Are you ready for some football? Well, Facebook is. According to Engadget by way of Reuters, Facebook will be selling ads that target users based on what they’re talking about in real time on Super Bowl Sunday. That means there’s a good chance your Facebook feed will be full of American football chatter, which means lots of related ads, including video ads that will play automatically in your newsfeed. So if you live in Seattle, and you start seeing a lot of ads for bicycle pumps, proper car tire inflation, and nerf balls, you’ll know why. (For those who are not into sportball, this is about deflategate. You can look it up.)

Are you ready for some earnings? Facebook has 1.39 billion users up 2.96% over the previous quarter. The company had earnings per share of $0.54 on revenue of $3.85 billion, beating analysts expectations.

 

News From You: 

andrewdaley submitted The Intercept report on another Snowden leak this time about Canada’s Communications Security Establishment. According to documents a program called LEVITATION can monitor downloads in several countries across Europe, the Middle East, North Africa, and North America. LEVITATION analyzes records of up to 15 million downloads daily from popular websites commonly used to share videos, photographs, music, and other files. Only RapidShare, SendSpace and MegaUplaod were named int he documents. LEVITATION gets its data from a separate operation called ATOMIC BANJO that obtains data directly from tapped cables.

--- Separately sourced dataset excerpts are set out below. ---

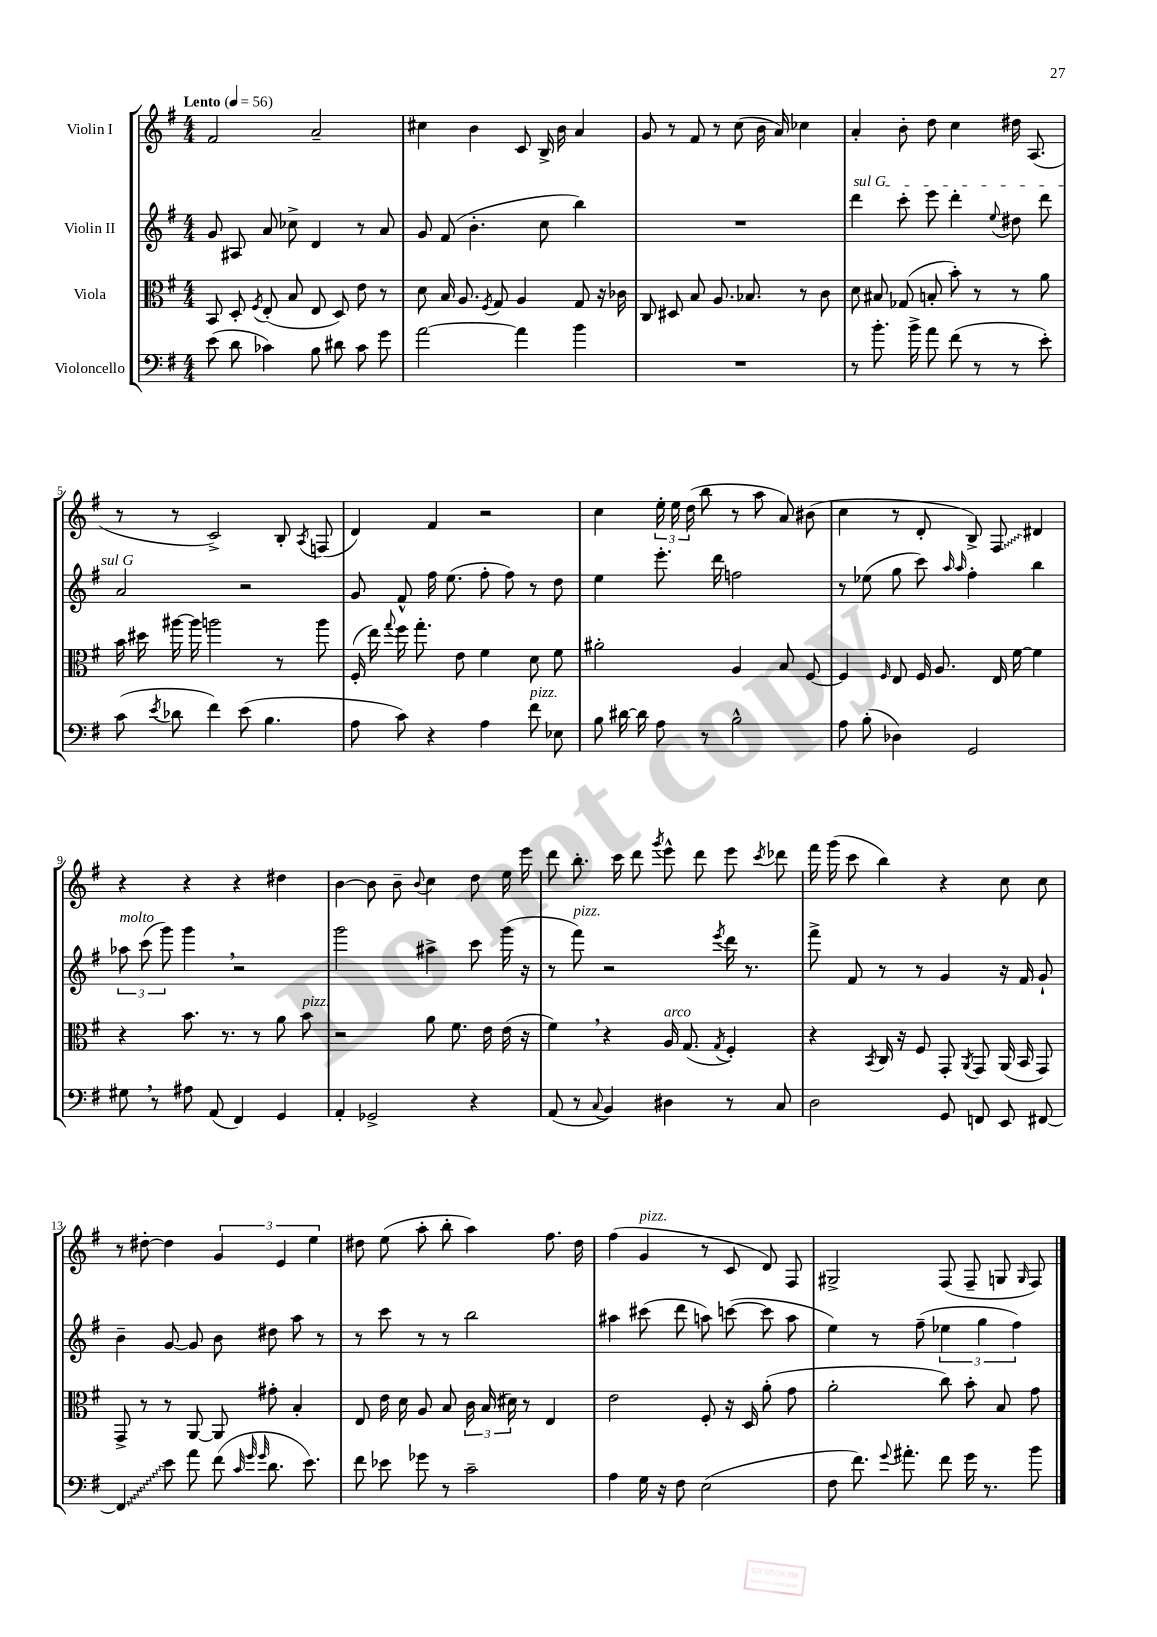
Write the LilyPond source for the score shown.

<<
\new StaffGroup <<
\new Staff = "s0" \with { instrumentName = "Violin I" } {
    \clef treble \key g \major \numericTimeSignature \time 4/4 \tempo "Lento" 4 = 56
    \autoBeamOff fis'2 a'2-- |
    cis''4 b'4 c'8 b16-> b'16 a'4 |
    g'8 r8 fis'8 r8 c''8( b'16 a'16) ces''4 |
    a'4-. b'8-. d''8 c''4 dis''16 a8.( |
    r8 r8 c'2->) b8-. \acciaccatura { a8 } f8( |
    d'4) fis'4 r2 |
    c''4 \tuplet 3/2 { e''16-. e''16 d''16( } b''8 r8 a''8 a'8) bis'8( |
    c''4 r8 d'8-. b8->) \once \override Glissando.style = #'zigzag fis8\glissando dis'4 |
    r4 r4 r4 dis''4 |
    b'4~ b'8 b'8-- \appoggiatura { b'8 } c''4 d''8 e''16 e'''16 |
    d'''8 b''8.-. c'''16 d'''8 \acciaccatura { g'''8 } e'''8-^ d'''8 e'''8 \acciaccatura { c'''8 } des'''8 |
    fis'''16 g'''16( c'''8 b''4) r4 c''8 c''8 |
    r8 dis''8~-. dis''4 \tuplet 3/2 { g'4 e'4 e''4 } |
    dis''8 e''8( a''8-. b''8-. a''4) fis''8. dis''16 |
    fis''4( g'4^\markup { \italic "pizz." } r8 c'8 d'8) fis8 |
    gis2-> fis8( fis8-- g8 \grace { g16 } fis8) \bar "|." |
}
\new Staff = "s1" \with { instrumentName = "Violin II" } {
    \clef treble \key g \major \numericTimeSignature \time 4/4
    \autoBeamOff g'8 ais8 a'8 ces''8-> d'4 r8 a'8 |
    g'8 fis'8( b'4.-. c''8 b''4) |
    R1 |
    \once \override TextSpanner.bound-details.left.text = \markup { \italic "sul G" } d'''4\startTextSpan c'''8-. e'''8 d'''4-. \appoggiatura { e''8 } dis''8 d'''8 |
    a'2\stopTextSpan r2 |
    g'8 fis'8-^ fis''16 e''8.( fis''8-. fis''8) r8 d''8 |
    e''4 e'''8.-. d'''16 f''2 |
    r8 ees''8( g''8 c'''8) \grace { a''16 a''16 } fis''4-. b''4 |
    \tuplet 3/2 { aes''8^\markup { \italic "molto" } c'''8( g'''8) } g'''4 \breathe r2 |
    g'''2 ais''4-> c'''8 g'''16( r16 |
    r8 fis'''8^\markup { \italic "pizz." }) r2 \acciaccatura { e'''8 } d'''16 r8. |
    fis'''8-> fis'8 r8 r8 g'4 r16 fis'16 g'8-! |
    b'4-- g'8~ g'8 b'8 dis''8 a''8 r8 |
    r8 c'''8 r8 r8 b''2 |
    ais''4 cis'''8( d'''8 a''8) c'''8~( c'''8 a''8 |
    e''4) r8 fis''8--( \tuplet 3/2 { ees''4 g''4 fis''4) } \bar "|." |
}
\new Staff = "s2" \with { instrumentName = "Viola" } {
    \clef alto \key g \major \numericTimeSignature \time 4/4
    \autoBeamOff b,8 d8-. \acciaccatura { fis8 } e8-.( b8 e8 d8) e'8 r8 |
    d'8 b16 a8. \acciaccatura { fis8 } g8 a4 g8 r16 ces'16 |
    c8 dis8 b8 a8. bes8. r8 c'8 |
    d'8 bis8 ges8( b8-. b'8-.) r8 r8 a'8 |
    b'16 dis''16 ais''16~ ais''16 a''2 r8 a''8 |
    fis16-.( e''16) \appoggiatura { g''8 } fis''16 g''8.-. e'8 fis'4 d'8 fis'8 |
    ais'2-. a4 b8 fis8~ |
    fis4 \grace { fis16 } e8 fis16 a8. e16 fis'16~ fis'4 |
    r4 b'8. r8. r8 a'8 b'8^\markup { \italic "pizz." } |
    r2 a'8 fis'8. e'16 e'16( r16 |
    fis'4) \breathe r4 a16^\markup { \italic "arco" } g8.( \acciaccatura { g8 } fis4-.) |
    r4 \acciaccatura { b,8 } c16 r16 fis8 g,8-. \acciaccatura { a,8 } g,8 a,16( b,16 g,8) |
    g,8-> r8 r8 a,8~ a,8 gis'8-. b4-. |
    e8 e'16 d'16 a8 b8 \tuplet 3/2 { c'16 b16( dis'16) } r8 e4 |
    e'2 fis8-. r16 d16 a'8-.( g'8 |
    a'2-. c''8) b'8-. b8 g'8 \bar "|." |
}
\new Staff = "s3" \with { instrumentName = "Violoncello" } {
    \clef bass \key g \major \numericTimeSignature \time 4/4
    \autoBeamOff e'8( d'8 ces'4) b8 dis'8 ces'8 g'8 |
    a'2~ a'4 b'4 |
    R1 |
    r8 b'8.-. b'16-> a'8 fis'8( r8 r8 e'8-.) |
    c'8( \acciaccatura { e'8 } des'8 fis'4) e'8( b4. |
    a8 c'8) r4 a4 fis'8^\markup { \italic "pizz." } ees8 |
    b8 dis'16~ dis'16 a8 r8 b2-^ |
    a8 b8-.( des4) g,2 |
    gis8 \breathe r8 ais8 a,8( fis,4) g,4 |
    a,4-. ges,2-> r4 |
    a,8( r8 \appoggiatura { c8 } b,4) dis4 r8 c8 |
    d2 g,8 f,8 e,8 fis,8~ |
    \once \override Glissando.style = #'zigzag fis,4\glissando e'8 a'8 fis'8( \grace { c'32 g'32 g'32 } d'8. e'8.) |
    fis'8 ees'8 ges'8 r8 c'2-- |
    a4 g16 r16 fis8 e2( |
    fis8 fis'8.) \appoggiatura { g'8 } ais'8.-. fis'8 g'16 r8. b'8 \bar "|." |
}
>>
>>
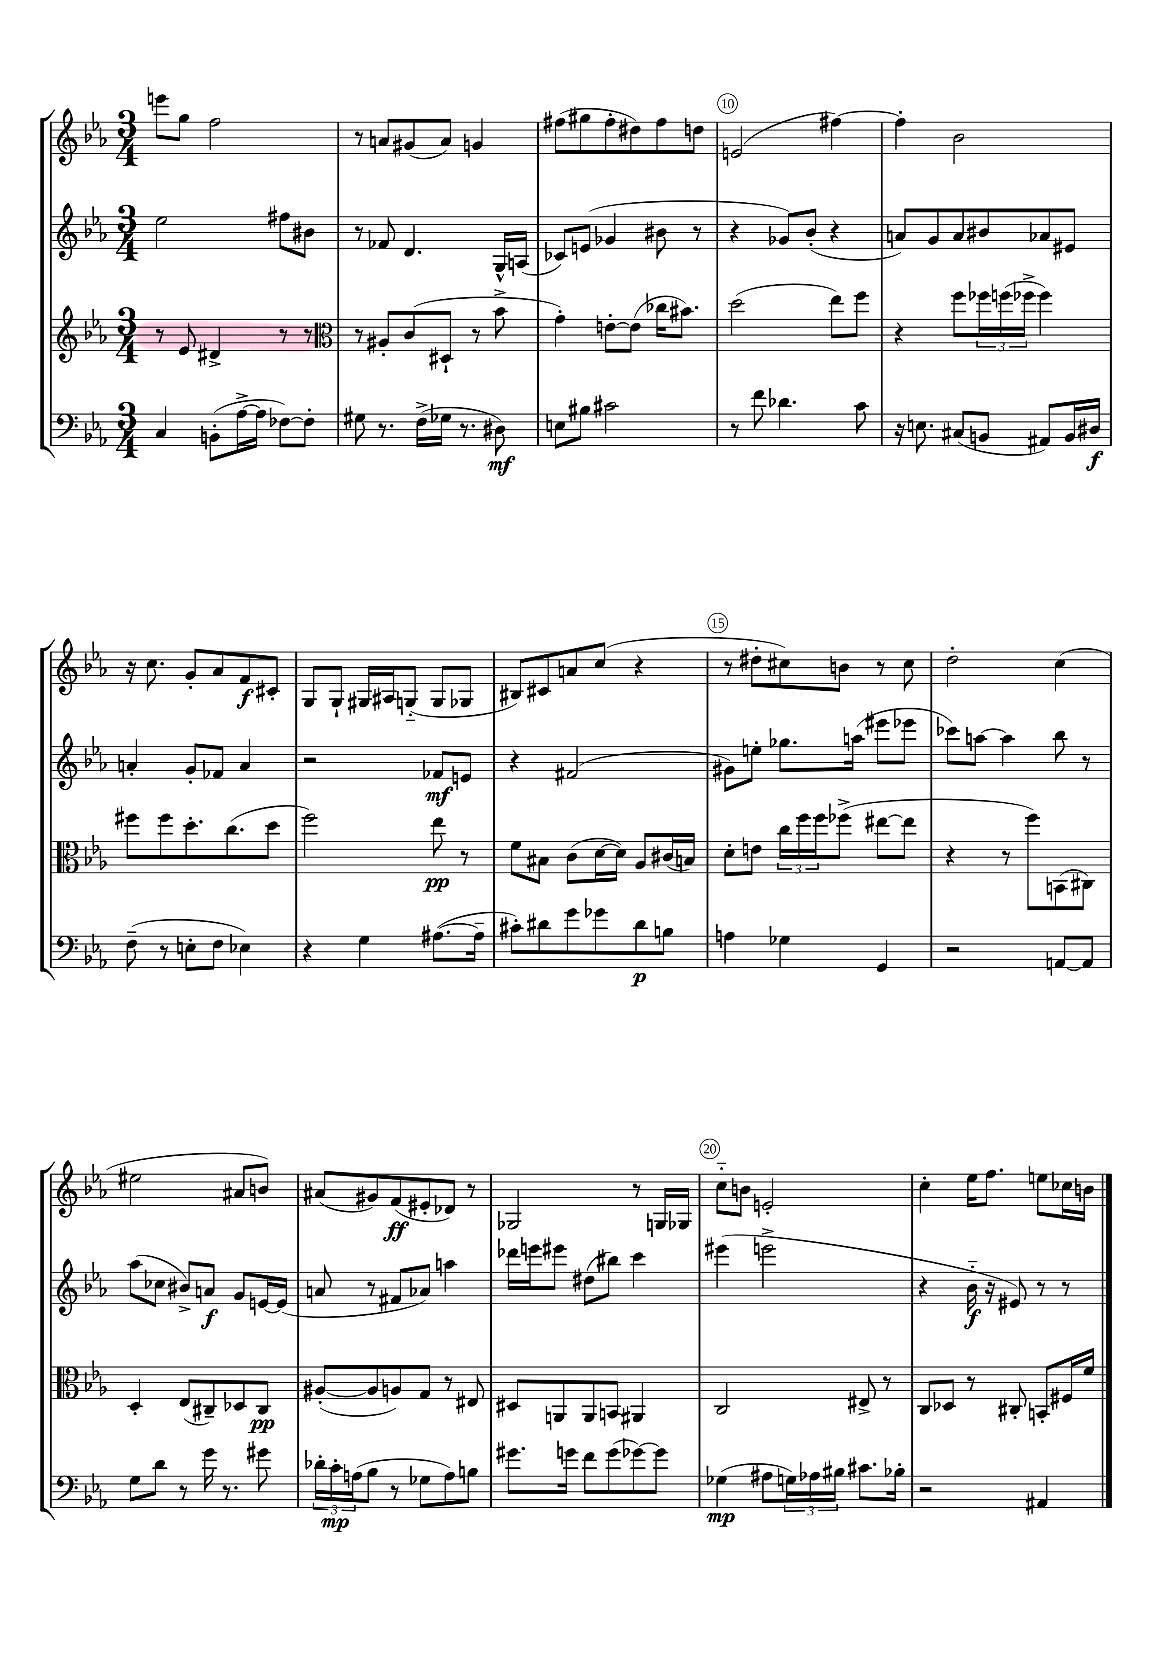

johnsie776 submitted this Engadget story. Need a new trachea? Within the next five years you may be able to print one on your MakerBot. Although you should let a doctor put it in. Engadget reports a team at the Feinstein Institute for Medical Research have developed a technique to produce cartilage to repair damaged tracheas using a MakerBot Replicator 2X Experimental to print a scaffold. The technique is faster than other reconstruction methods and a lot cheaper than current biological printers.

 

Discussion Section Links:

http://www.heronfidelity.com/blog/deal-alert.html

http://www.heronfidelity.com/favorite-gear/

http://www.heronfidelity.com/blog/lcd-update-quantum-dot-color.html

http://www.heronfidelity.com/blog/tv-picture-setup-guide.html

http://www.latimes.com/business/technology/la-fi-tn-sling-tv-launches-review-20150125-story.html

Pick of the Day:  Revo Uninstaller via Andrew Hughes

I use Revo Uninstaller often and think a lot of other people could benefit from using an uninstaller like this. Revo is a free program but has a pro version for a bit extra depth but what’s most important is that it removes all the files that programs leave behind so if I wanted a clean reinstall or I want to rid myself of a program that leaves behind a lot of excess clutter it is a quick and easy task.
Thank you to everyone at the DTNS crew I love what you do.